From Plant Press, Vol. 24, No. 4, October 2021.
By Julia Beros.
They were found within the herbarium case of lichen specimens, following name and geographic order and next to cases of other lichen specimens. Then in a single cubby above and below other cubbies filled neatly by folders with CLADONIA marked on them, were a stack of lichen reference material filed right where it -could likely- belong. As digitizing the vast holdings of the U.S. National Herbarium makes its rounds of the collection, accruing over 3.5 million images, the conveyor project’s circumstantial overhaul of the Herbarium’s vast holdings has unearthed some one-of-a-kind objects.
Etching of a lichen by James Sowerby, with a species name annotated as “lanatus” and print series number “846” in upper corner, published 1801. The etching was recently found in a folder in the lichen cabinets during the digitization process of lichen specimens.
Sometimes you discover a stray specimen or two and maybe some out-of-place photo slides or glass plates are apt to get misplaced in the herbarium. Museum Specialist Carol Kelloff recalls the time when Emeritus Curator Harold Robinson accidentally refiled a stack of specimens with his unfinished manuscript at the bottom of the pile—and after finding it much later, he published it, post haste! So it is not unlikely, although still surprising, when a stack of beautifully hand-painted original engravings are found amongst packets of aging lichens. Nearing the final cases of imaging and cuing up the Bryophytes and Algae, the digitization project has just imaged the lichen collection, transcribing the label data for inclusion in the database and to be more easily accessible. Including all parts of the herbarium in this project not only rounds out the database, it gives a clearer picture of our holdings, prioritizing needs amongst the collections, and renewing focus in underutilized parts of the collections.
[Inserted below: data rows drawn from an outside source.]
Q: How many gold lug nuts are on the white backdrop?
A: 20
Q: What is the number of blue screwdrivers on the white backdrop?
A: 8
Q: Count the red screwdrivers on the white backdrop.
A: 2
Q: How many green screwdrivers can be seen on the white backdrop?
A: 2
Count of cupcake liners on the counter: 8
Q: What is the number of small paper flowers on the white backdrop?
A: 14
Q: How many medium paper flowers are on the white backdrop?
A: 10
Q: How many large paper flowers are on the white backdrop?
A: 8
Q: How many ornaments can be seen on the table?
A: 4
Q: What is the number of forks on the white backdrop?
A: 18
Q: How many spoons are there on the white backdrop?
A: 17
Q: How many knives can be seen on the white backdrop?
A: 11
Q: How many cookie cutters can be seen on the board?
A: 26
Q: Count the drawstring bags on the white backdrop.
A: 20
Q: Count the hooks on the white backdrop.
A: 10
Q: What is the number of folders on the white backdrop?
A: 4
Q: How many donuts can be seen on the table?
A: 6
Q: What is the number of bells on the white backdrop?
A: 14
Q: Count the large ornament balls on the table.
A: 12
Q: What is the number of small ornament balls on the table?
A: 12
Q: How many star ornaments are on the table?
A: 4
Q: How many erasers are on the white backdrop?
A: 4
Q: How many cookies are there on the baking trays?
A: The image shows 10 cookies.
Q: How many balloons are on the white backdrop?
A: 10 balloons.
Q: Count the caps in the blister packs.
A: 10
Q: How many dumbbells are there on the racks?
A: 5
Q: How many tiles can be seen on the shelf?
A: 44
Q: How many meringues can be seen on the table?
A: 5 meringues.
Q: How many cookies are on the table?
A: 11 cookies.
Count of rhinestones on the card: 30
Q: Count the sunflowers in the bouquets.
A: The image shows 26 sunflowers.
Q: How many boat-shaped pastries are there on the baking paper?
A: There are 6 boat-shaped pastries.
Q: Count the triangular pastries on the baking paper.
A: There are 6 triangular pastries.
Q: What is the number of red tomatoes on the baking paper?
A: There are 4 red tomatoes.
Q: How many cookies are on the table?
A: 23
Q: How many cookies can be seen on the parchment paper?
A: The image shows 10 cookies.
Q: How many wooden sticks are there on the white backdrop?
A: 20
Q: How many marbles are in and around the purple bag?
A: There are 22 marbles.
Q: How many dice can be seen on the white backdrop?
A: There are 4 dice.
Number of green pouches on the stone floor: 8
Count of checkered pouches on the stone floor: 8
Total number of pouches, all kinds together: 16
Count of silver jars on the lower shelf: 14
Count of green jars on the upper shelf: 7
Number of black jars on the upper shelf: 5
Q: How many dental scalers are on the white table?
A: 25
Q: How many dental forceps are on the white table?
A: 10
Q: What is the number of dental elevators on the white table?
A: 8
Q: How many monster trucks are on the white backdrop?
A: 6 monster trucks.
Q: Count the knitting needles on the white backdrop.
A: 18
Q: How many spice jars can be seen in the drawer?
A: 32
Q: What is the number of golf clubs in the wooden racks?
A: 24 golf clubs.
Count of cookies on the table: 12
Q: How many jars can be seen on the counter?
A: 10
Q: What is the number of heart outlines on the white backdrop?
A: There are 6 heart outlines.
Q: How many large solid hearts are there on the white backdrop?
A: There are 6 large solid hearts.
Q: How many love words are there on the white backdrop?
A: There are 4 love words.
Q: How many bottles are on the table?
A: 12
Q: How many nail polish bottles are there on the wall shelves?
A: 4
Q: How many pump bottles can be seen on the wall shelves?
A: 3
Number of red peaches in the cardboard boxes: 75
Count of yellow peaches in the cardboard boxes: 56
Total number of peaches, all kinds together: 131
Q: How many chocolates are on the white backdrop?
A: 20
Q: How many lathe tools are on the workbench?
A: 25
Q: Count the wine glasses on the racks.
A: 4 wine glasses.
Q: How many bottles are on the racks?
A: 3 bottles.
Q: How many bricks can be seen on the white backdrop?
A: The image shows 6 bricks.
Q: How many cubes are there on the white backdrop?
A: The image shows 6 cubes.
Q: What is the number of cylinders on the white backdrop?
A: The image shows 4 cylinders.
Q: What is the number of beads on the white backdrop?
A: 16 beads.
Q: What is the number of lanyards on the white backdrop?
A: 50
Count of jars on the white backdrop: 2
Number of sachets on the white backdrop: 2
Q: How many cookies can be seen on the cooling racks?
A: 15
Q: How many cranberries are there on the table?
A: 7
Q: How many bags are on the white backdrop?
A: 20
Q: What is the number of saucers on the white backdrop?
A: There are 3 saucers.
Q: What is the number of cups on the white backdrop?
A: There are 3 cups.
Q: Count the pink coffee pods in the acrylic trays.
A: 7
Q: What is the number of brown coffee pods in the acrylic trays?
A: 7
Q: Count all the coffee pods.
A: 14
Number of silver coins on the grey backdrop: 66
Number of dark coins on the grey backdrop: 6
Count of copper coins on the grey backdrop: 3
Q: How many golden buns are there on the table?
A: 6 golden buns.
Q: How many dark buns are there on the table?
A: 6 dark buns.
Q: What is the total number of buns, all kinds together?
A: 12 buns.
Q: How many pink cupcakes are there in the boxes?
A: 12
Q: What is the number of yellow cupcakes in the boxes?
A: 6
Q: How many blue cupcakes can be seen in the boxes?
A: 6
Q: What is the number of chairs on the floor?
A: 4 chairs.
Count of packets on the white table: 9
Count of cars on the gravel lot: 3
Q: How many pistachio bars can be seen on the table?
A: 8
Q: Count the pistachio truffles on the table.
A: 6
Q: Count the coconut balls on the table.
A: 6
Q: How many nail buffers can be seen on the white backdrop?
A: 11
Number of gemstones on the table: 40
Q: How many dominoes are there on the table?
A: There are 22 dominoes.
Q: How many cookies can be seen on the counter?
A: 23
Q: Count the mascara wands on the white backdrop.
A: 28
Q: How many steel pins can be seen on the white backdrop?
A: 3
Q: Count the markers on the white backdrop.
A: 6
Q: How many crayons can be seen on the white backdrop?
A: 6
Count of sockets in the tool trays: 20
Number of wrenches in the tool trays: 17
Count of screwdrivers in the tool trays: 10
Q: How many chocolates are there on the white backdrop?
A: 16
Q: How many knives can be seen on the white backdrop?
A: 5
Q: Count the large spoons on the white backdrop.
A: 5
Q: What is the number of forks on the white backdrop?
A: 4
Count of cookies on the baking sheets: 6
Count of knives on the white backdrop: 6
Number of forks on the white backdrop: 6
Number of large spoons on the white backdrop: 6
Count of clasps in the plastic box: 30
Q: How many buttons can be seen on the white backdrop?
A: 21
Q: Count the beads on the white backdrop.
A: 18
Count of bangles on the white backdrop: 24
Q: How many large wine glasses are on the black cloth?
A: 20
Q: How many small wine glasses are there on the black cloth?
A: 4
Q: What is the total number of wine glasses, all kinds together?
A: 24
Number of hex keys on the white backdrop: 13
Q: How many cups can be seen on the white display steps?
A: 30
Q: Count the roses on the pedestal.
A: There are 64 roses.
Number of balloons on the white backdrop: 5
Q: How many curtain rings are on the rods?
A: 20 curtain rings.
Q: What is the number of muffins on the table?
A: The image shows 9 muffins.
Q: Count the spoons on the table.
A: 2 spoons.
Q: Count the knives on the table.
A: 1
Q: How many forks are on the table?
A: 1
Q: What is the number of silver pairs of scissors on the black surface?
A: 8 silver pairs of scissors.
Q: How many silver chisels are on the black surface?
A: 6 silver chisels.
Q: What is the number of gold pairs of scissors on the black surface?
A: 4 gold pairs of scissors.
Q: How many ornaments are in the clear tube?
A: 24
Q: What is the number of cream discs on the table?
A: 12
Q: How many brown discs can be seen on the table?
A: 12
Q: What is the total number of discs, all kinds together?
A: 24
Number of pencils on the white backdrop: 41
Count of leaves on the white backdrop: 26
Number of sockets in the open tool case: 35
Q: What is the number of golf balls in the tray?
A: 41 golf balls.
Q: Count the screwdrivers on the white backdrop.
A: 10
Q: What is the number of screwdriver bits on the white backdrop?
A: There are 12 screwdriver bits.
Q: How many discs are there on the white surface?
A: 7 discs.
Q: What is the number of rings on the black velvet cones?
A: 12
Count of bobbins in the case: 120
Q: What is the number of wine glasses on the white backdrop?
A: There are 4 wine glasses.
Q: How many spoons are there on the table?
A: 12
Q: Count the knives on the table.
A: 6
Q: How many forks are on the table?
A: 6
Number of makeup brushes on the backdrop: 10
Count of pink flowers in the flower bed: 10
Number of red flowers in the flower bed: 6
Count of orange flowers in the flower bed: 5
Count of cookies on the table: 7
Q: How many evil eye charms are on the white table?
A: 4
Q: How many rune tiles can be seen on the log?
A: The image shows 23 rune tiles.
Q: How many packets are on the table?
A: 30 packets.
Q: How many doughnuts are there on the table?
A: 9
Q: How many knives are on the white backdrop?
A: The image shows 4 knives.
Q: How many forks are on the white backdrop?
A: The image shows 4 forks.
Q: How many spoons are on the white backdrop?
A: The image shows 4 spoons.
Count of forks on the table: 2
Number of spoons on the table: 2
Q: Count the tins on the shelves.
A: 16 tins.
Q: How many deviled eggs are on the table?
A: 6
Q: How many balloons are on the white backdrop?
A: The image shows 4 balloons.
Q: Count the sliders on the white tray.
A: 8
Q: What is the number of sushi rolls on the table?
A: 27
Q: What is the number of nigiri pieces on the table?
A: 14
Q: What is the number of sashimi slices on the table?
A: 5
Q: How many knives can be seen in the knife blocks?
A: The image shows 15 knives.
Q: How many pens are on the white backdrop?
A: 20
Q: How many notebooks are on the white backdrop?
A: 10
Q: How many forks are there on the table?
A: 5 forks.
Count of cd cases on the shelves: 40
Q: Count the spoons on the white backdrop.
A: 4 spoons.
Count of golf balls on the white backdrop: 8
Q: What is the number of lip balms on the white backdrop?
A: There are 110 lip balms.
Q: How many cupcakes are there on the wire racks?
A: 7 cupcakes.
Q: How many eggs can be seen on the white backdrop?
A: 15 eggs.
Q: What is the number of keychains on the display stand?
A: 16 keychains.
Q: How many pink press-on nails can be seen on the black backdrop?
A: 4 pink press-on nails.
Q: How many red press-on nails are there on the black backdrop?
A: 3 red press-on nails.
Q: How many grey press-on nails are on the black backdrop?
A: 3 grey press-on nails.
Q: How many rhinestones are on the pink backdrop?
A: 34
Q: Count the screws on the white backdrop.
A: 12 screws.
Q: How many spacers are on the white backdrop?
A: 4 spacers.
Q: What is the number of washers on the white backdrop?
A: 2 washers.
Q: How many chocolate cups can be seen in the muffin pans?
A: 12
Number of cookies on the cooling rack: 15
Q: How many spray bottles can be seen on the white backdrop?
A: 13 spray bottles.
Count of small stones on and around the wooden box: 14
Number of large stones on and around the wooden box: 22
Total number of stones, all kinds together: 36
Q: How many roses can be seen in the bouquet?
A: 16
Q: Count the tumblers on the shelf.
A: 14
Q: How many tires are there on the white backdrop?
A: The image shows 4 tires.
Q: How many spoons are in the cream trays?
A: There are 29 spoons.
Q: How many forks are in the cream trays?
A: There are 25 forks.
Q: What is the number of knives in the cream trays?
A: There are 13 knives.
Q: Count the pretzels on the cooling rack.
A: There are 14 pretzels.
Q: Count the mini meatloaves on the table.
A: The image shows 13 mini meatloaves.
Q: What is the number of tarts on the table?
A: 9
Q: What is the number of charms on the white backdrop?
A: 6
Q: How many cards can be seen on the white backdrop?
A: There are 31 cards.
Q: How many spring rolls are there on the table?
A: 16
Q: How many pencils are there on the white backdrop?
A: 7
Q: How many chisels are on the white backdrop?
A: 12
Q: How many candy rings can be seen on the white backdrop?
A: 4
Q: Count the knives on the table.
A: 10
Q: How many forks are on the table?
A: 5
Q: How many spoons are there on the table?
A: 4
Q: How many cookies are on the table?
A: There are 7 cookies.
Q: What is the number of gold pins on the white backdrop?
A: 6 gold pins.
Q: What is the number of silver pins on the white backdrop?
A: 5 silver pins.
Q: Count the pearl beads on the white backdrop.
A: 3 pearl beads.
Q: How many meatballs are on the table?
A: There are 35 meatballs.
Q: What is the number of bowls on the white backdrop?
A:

In the lichen cabinets, pages delicately torn from original publications of James Sowerby’s engravings are stapled tidily to specimen sheets and annotated with new or confirmed names at the bottom.
The artist James Sowerby (1757–1822), an innate naturalist, studied at the Royal Academy in London and in combining these two passions “decided to be a painter of flowers.” He worked first with botanist William Curtis, who helped Sowerby develop a scientific eye which laid the foundation of his career as a scientific illustrator. His first published engravings that he hand-painted were plates in Curtis’ Flora Londinensis. A prolific illustrator, his work was published in many floras, mineralogy, and zoology books, and his sons, learning the trade from childhood, continued the Sowerby legacy of scientific illustration.